# clown loach tank lighting



## hi-revs (Nov 3, 2010)

Just wondering what Kelvin lighting would be sufficient for clown loaches?

Mine are mainly active in the dark. But that makes it very hard to see any of them..
So im wondering what lighting would be best.
Would a light that emits blue work?


----------



## lar (Apr 21, 2010)

Mine hide whenever the light is on. no matter it is blue or purple. my 2cents.


----------



## hi-revs (Nov 3, 2010)

i read that if theres enough hiding spots, that'd actually make them come out of hiding more??? Well, ive got lots of hiding spots, and all they do is hide.
they shoal still, but just not in the open. plus theyre in a fairly large group of 10. They eat lots when i feed them. Just wished that theyd come out of hiding more and explored.


----------



## macframalama (Apr 17, 2012)

if you have nocturnal fish take yourself to walmart auto section , go to the fast and furious aisle and find some hi intensity 12v red led lighting , go home find and old cell phone charger or some plug off of something, i have used shaw digital cable box plug ins before , wire it up to a switch and at night turn on your red led lighting and your nocturnal fishies will be out and about , something about the red lighting doesnt bother nocturnal fish at night and tey swim all over the place as they would if yuou had no lights on.... problem solved

works for catfish , and black ghost knife fish so i imagine it would work for anything that is a night time fishy
good luck


----------



## Rastapus (Apr 21, 2010)

macframalama said:


> if you have nocturnal fish take yourself to walmart auto section , go to the fast and furious aisle and find some hi intensity 12v red led lighting , go home find and old cell phone charger or some plug off of something, i have used shaw digital cable box plug ins before , wire it up to a switch and at night turn on your red led lighting and your nocturnal fishies will be out and about , something about the red lighting doesnt bother nocturnal fish at night and tey swim all over the place as they would if yuou had no lights on.... problem solved
> 
> works for catfish , and black ghost knife fish so i imagine it would work for anything that is a night time fishy
> good luck


Yes, nocturnal, ours in the 1500 are always out swimming around but tank is dimly lit in relation to the volume. They will become more brave with time but dimmer bulbs better, more color enhancing with not as much full spectrum. If these are in the AN 1208 you could cut back on the amount of lighting as the lights have individual switches.


----------



## hi-revs (Nov 3, 2010)

Rastapus said:


> Yes, nocturnal, ours in the 1500 are always out swimming around but tank is dimly lit in relation to the volume. They will become more brave with time but dimmer bulbs better, more color enhancing with not as much full spectrum. If these are in the AN 1208 you could cut back on the amount of lighting as the lights have individual switches.

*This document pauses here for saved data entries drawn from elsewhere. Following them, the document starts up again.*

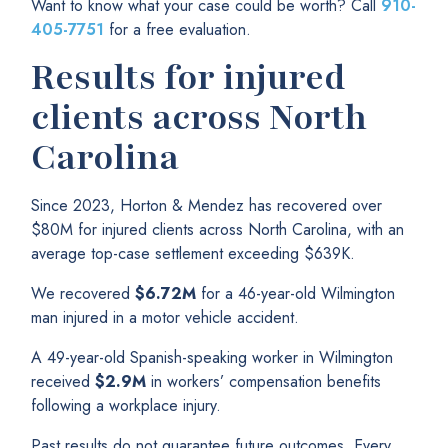
Want to know what your case could be worth? Call
910-
405-7751
for a free evaluation.
Results for injured
clients across North
Carolina
Since 2023, Horton & Mendez has recovered over
$80M for injured clients across North Carolina, with an
average top-case settlement exceeding $639K.
We recovered
$6.72M
for a 46-year-old Wilmington
man injured in a motor vehicle accident.
A 49-year-old Spanish-speaking worker in Wilmington
received
$2.9M
in workers’ compensation benefits
following a workplace injury.
Past results do not guarantee future outcomes. Every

Yes, im only using one of the tube lights at the moment but even then it seems to bright for them.


----------



## charles (Apr 21, 2010)

try our LED freshwater bright with only the moon light on. Even our plecos will not might the light and venture out. Loaches reacts the same.


----------



## macframalama (Apr 17, 2012)

my only beef with those moon lights is there not red. alot of nocturnal fish act as if it isnt even on even if the tank is *RED* I think it has to do with the colour, none the less I dont even have the red lights on my tank i have some blue moon lights but i liked my red ones i had with my big ghost knife

and the DIY version costs like $30 and it is pretty easy to do, if you have basic wiring knowledge and some electrical tape you can make it as fancy as you wanna
but if your a *baller on a budget* lol like me then even the smallest break in cost is huge...


----------



## Smallermouse (Jan 28, 2012)

My loaches come out when the lights are on/off. Only time they hide is when the see me but if I sit or stand every still infront of the fishtank for 5mins, they come out and explore together. My plecos dunt care about anything.


----------



## Elle (Oct 25, 2010)

We use a blue moonlight LED, but ours are out all the time even with the regular light on. Sometimes it just takes them a while to get comfortable coming out. How long have you had yours, and how big are they? They juvies tend to be more skittish.

We've got 16-17 (they're too fast to count) in a heavily planted tank, and they come out all the time, no matter if the lights are on or off. If something spooks them, they shoot back into their caves, but they'll feed from my hands or Djamm's now. However, they still hide if a somebody new comes into the room.


----------